Monday, November 9, 2020

Anwen Keeling / The Blue Room

Anwen Keeling

Anwen Keeling completed a Bachelor of Fine Arts (First Class Honours) at the Australian National University, Canberra and was awarded the University Medal. She also holds a Masters of European Fine Art from the Winchester School of Art, South Hampton University, Barcelona, Spain. 

Keeling was a finalist in the Sulman Prize at the Art Gallery of New South Wales in 2010 and in 2011 for her painting of the elite sporthorse, Copabella Visage. Her paintings have been selected for The Year in Art (2003) and the Salon des Refuses (2004) at the SH Ervin Gallery, The National Trust, Sydney. Keeling’s portrait of the Sydney radio hosts Merrick Watts and Tim Ross (Merrick and Rosso) was exhibited in the Doug Moran National Portrait Prize (2004) at the State Library of New South Wales. In 2007 Keeling was awarded the ABN AMRO Emerging Artist Award (Employee’s Choice) for her painting, Marnie. 

In late 2010 Keeling was specially commissioned by the University of Notre Dame to paint the Chancellery – His Eminence Cardinal Pell, the Honourable John Howard and the Vice Chancellor Emeritus Professor Peter Tannock. 

Keeling’s work is represented in the collections of the National Australia Bank and the Australian National University, Canberra, regional galleries including Tweed River Regional Art Gallery and the Gold Coast City Art Gallery, as well as private collections in Australia, the United States of America, Hong Kong and the United Kingdom. 

Anwen Keeling lives and works in Sydney and is also a lecturer in painting and life drawing at The College of Fine Arts, University of New South Wales and The National Art School, Sydney.

The Blue Room

“Women always bring it back to the personal,' said Handsome. 'It's why you can't be world leaders.'

'And men never do,' I said, 'which is why we end up with no world left to lead.” 
Jeanette Winterson, The Stone Gods

The work of Anwen Keeling is defined by feminine beauty.

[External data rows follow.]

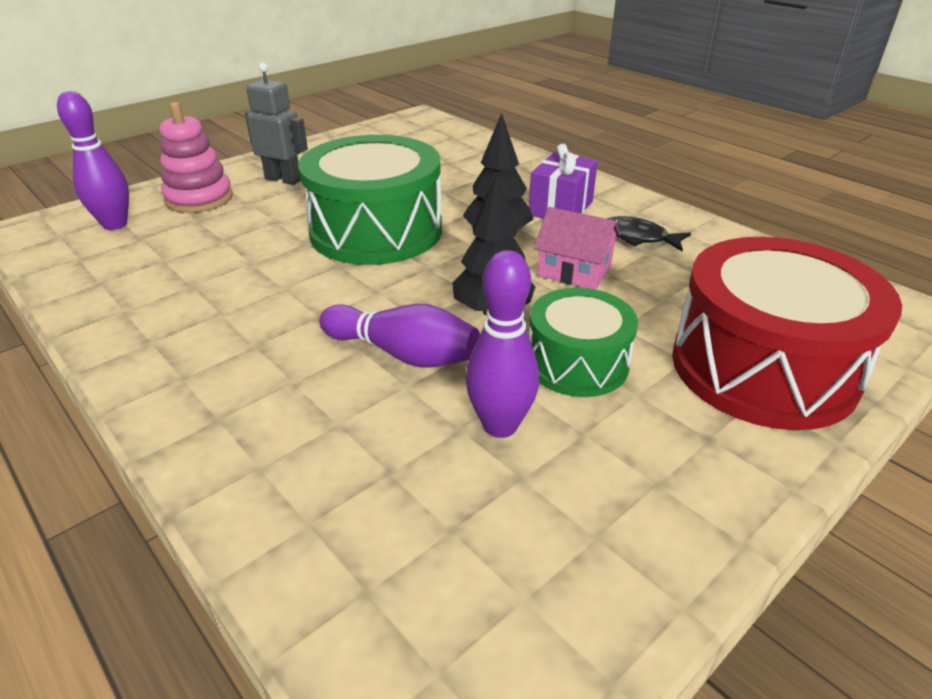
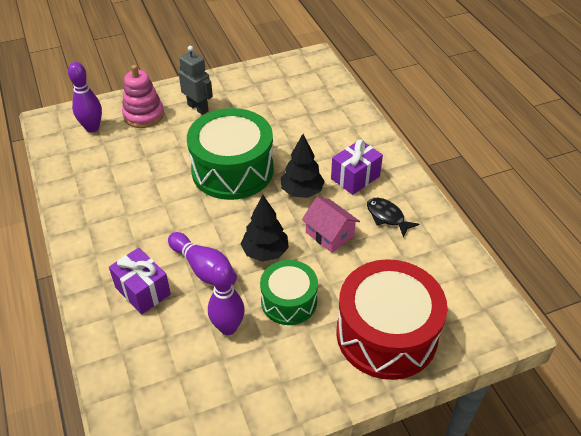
camera: 20 degrees right, 10 degrees up
(305, 410) = (143, 291): none -> purple gift

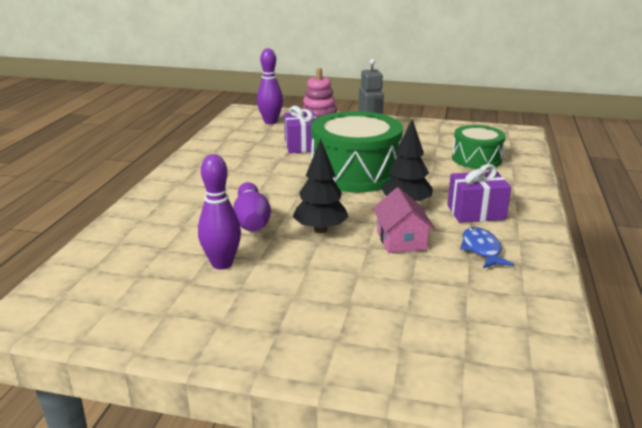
camera: 35 degrees right, 20 degrees down
(143, 291) = (185, 215): purple gift -> purple gift (301, 145)
(289, 301) = (301, 269): green drum -> green drum (476, 159)
(386, 334) = (376, 336): red drum -> none
(387, 217) = (482, 250): black fish -> blue fish

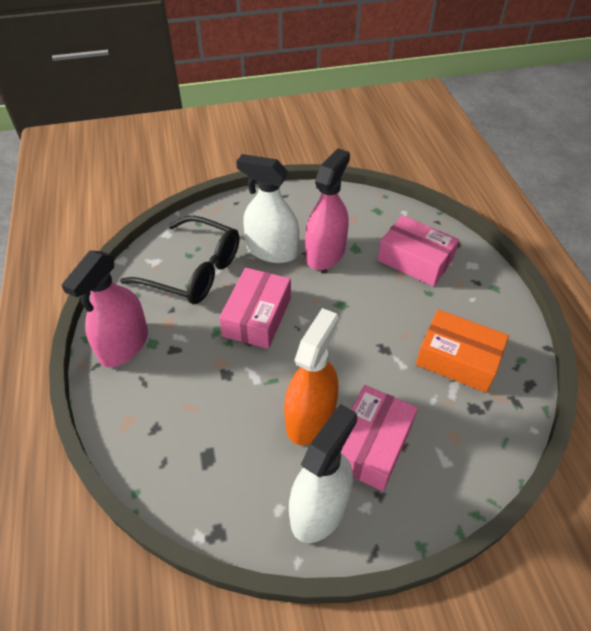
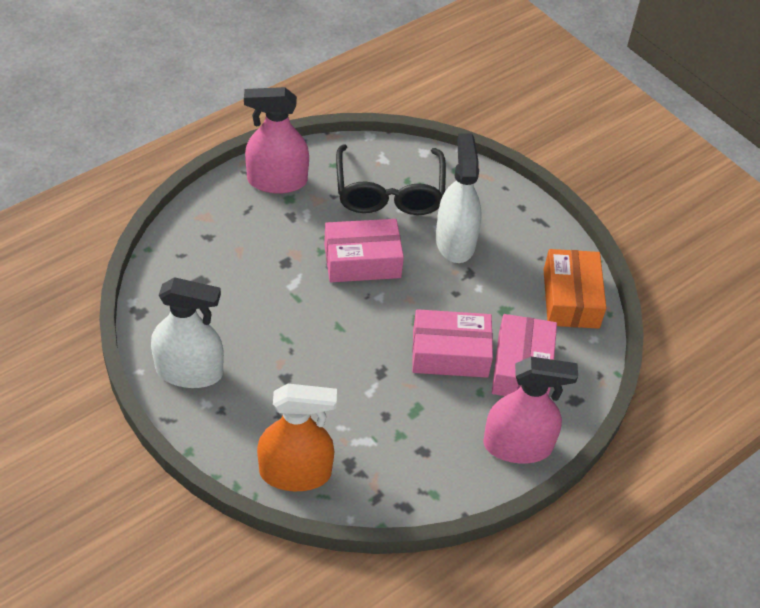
camera: 60 degrees right, 0 degrees up
(310, 417) = (273, 337): orange spray bottle -> orange spray bottle (295, 472)
(325, 253) = (480, 286): pink spray bottle -> pink spray bottle (517, 445)
(371, 444) = (267, 391): pink box -> pink box (450, 353)
(457, 359) = (403, 437): orange box -> orange box (571, 298)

It is a world of soft tones, gentle curves and reposed thought. Light plays across a form as a liquid element caressing and defining its own trajectory insensible to pattern and mood. The woman herself: young; beautiful; supple is defined by form. Keeling however, poses an alternate reading. Like Winterson, she posits beauty and its cohorts, domesticity and the female sensibility, as intrinsic and essential to what it means to be human. Elements to be acknowledged, without being a slight.

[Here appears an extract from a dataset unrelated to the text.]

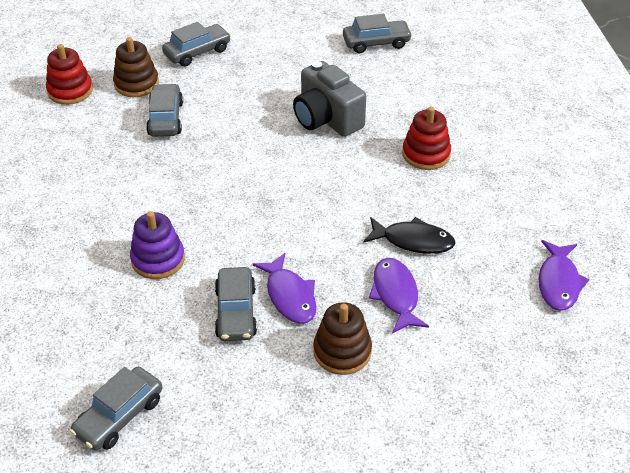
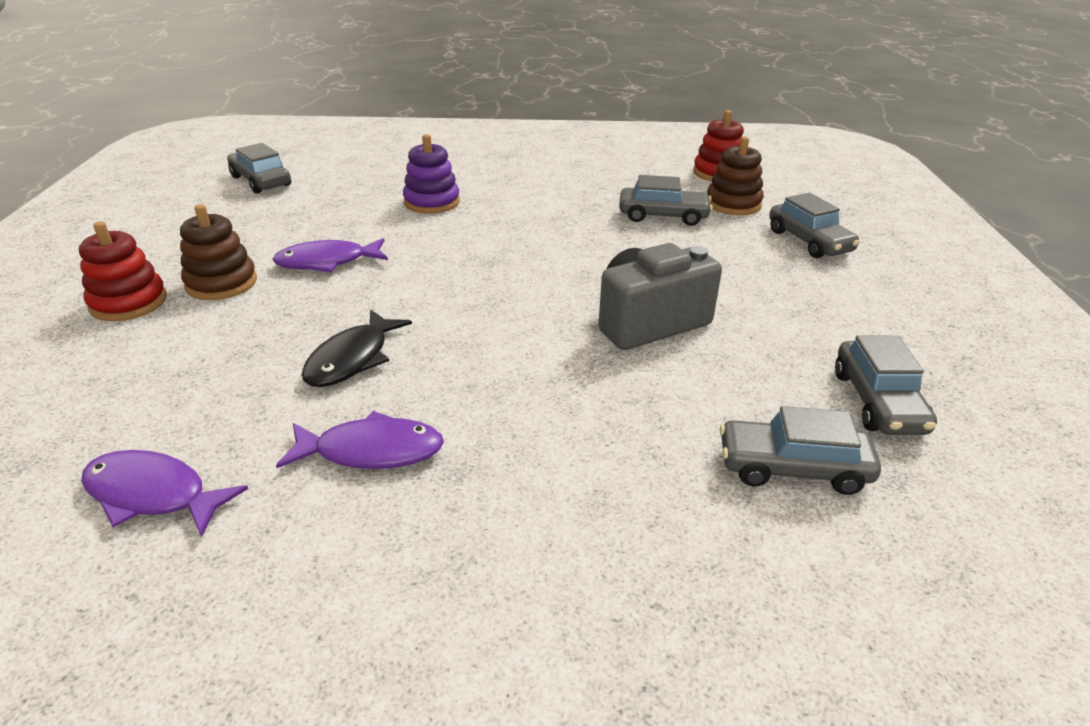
camera: 100 degrees right, 10 degrees down
(236, 312) = (330, 233): grey car -> grey car (792, 468)
(396, 295) = (269, 329): purple fish -> purple fish (371, 451)
(426, 154) = (538, 405): red stacking toy -> red stacking toy (129, 302)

Effectively the Keeling figure is enigmatic, invested in personal cognition whereby the sensuality of form is rendered secondary to the intimacy of thought. Indeed, the viewer is cast within the narrative as voyeur, an intruder never able to enter the evocative space of the personal. There is something of Edward Hopper and Andrew Wyeth in this paradox of broken narrative, in that the figure, while emotionally and compositionally central, remains ephemeral. It is this disparity between invitation and engagement that draws the viewer in. The perfection of the girl’s breast in Swathe for example, is both tantalizing and distracting; it questions our gaze, our judgment and desire. It is however, tangible, and in being so, understood. Conversely, the mood of the room, while made up of concrete elements, is fleeting. Light in particular conveys the single unique moment, in this case casting a diaphanous veil across our reading on the room’s colours and form. And it is within this intensely personal space that the viewer becomes engaged with the sitter’s contemplation. Devoid of censure or self-consciousness, an open book, she is however, clearly not engaged with the room or any aspect the viewer is invited to share. 

The Blue Room paintings continue the narrative of intensely personal space. The figure is vulnerable and again entirely feminine, yet the viewer is disallowed entry to the inner monologue. Rather, the paintings blur and switch between narrative and composition. To wit, the figure, while central to the space does not dominate, rather, it is the interruption of light’s flow that forms the central narrative and ultimately invests the curve of the figure as landscape. 

Painting with oil on Belgium linen, Keeling is enamoured by the act of painting. Painting for painting’s sake, she nurtures paint’s ability to describe light through the glowing layers of transparent colour that shimmer within the rich lead white, umbers and ultramarine of her palette.